━━━━━ Material to process ━━━━━

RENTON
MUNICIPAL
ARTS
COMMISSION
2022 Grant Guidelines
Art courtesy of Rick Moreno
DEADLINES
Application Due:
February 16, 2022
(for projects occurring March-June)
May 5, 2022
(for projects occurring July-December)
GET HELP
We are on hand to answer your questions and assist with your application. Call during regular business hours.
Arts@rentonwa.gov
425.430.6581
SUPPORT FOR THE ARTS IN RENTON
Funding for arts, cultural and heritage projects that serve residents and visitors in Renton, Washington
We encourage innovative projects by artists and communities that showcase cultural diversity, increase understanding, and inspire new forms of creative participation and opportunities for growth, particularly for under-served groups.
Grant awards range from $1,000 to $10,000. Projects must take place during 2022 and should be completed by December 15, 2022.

━━━━━
━━━━━ Material to process ━━━━━

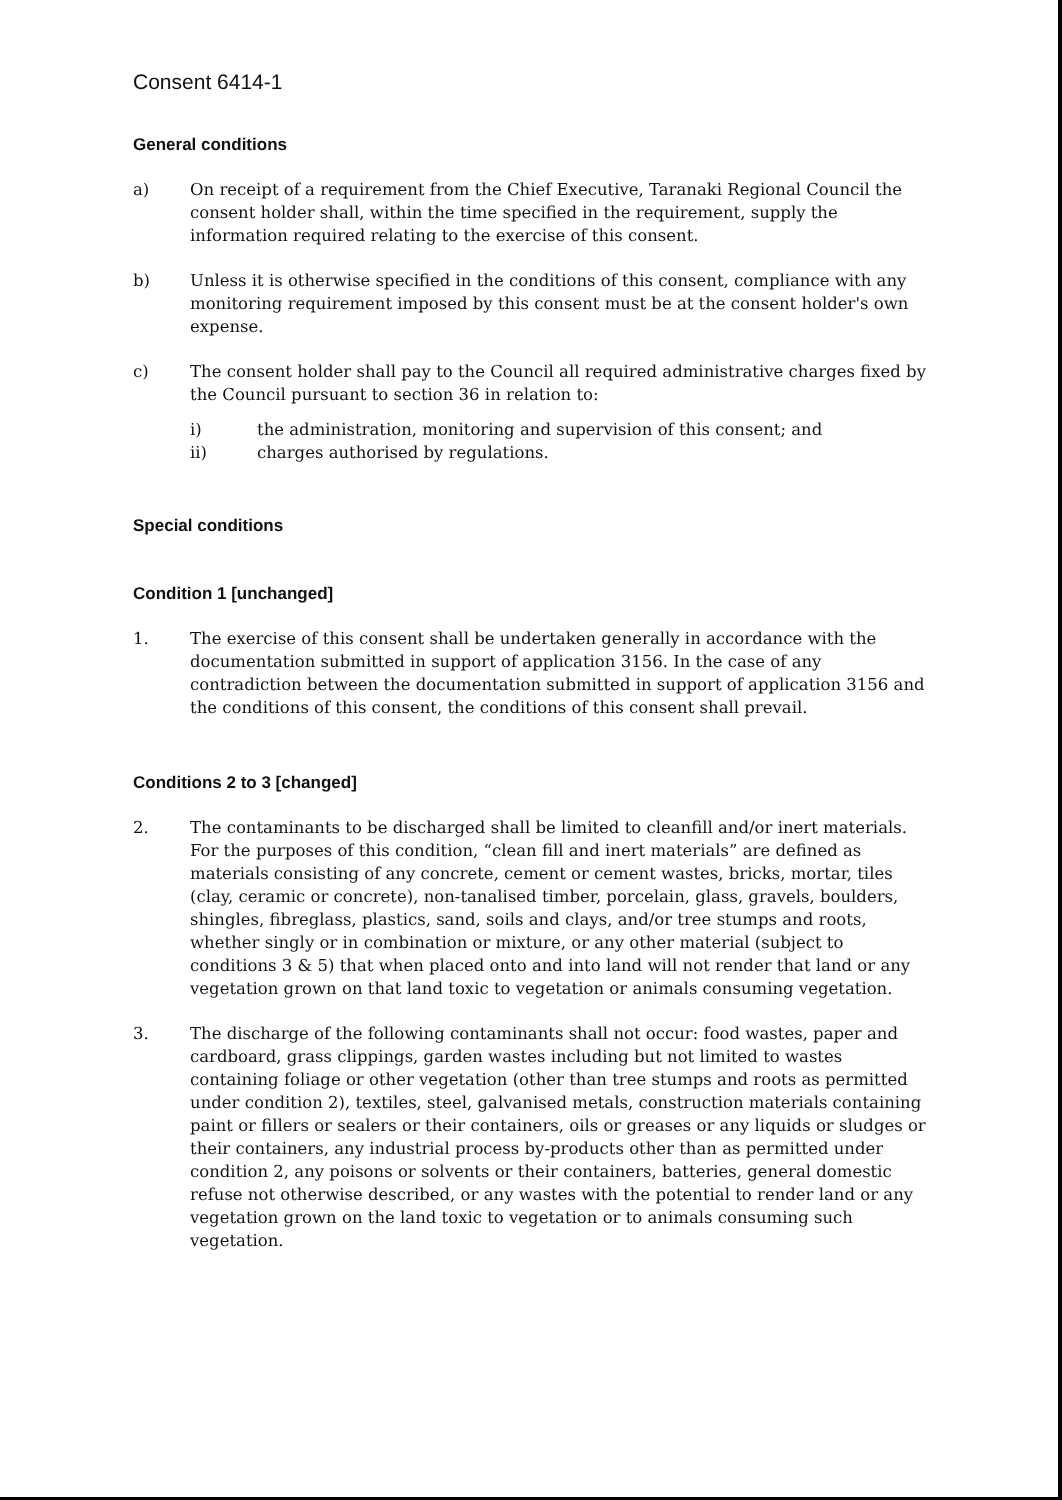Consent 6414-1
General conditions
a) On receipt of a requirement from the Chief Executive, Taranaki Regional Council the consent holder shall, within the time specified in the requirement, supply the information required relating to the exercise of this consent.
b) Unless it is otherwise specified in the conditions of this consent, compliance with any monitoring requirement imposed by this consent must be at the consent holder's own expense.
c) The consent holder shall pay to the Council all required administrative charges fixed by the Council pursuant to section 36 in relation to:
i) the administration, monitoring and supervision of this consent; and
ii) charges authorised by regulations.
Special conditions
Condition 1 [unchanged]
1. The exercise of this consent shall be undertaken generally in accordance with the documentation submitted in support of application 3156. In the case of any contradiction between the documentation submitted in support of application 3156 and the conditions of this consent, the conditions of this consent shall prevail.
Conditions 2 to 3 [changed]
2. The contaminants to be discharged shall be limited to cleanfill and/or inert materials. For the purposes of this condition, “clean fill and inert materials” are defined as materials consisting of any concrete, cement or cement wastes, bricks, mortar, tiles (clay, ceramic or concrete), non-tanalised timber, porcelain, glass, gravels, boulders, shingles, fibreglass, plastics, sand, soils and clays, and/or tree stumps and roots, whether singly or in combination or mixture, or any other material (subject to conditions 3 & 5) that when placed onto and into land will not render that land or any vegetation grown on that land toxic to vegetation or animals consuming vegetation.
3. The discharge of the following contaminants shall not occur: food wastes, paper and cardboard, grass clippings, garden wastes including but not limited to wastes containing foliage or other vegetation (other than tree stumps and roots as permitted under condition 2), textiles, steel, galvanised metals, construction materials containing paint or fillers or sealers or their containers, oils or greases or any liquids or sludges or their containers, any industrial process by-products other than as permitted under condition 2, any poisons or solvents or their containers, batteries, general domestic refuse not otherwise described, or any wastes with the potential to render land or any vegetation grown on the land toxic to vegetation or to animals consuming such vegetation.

━━━━━

### Description of the task:
Out of the entries above, write out only the lines between the line holding "i) the administration, monitoring" and the line holding "Conditions 2 to 3 [changed]", inclusive, each exactly as given.

### Problem solution:
i) the administration, monitoring and supervision of this consent; and
ii) charges authorised by regulations.
Special conditions
Condition 1 [unchanged]
1. The exercise of this consent shall be undertaken generally in accordance with the documentation submitted in support of application 3156. In the case of any contradiction between the documentation submitted in support of application 3156 and the conditions of this consent, the conditions of this consent shall prevail.
Conditions 2 to 3 [changed]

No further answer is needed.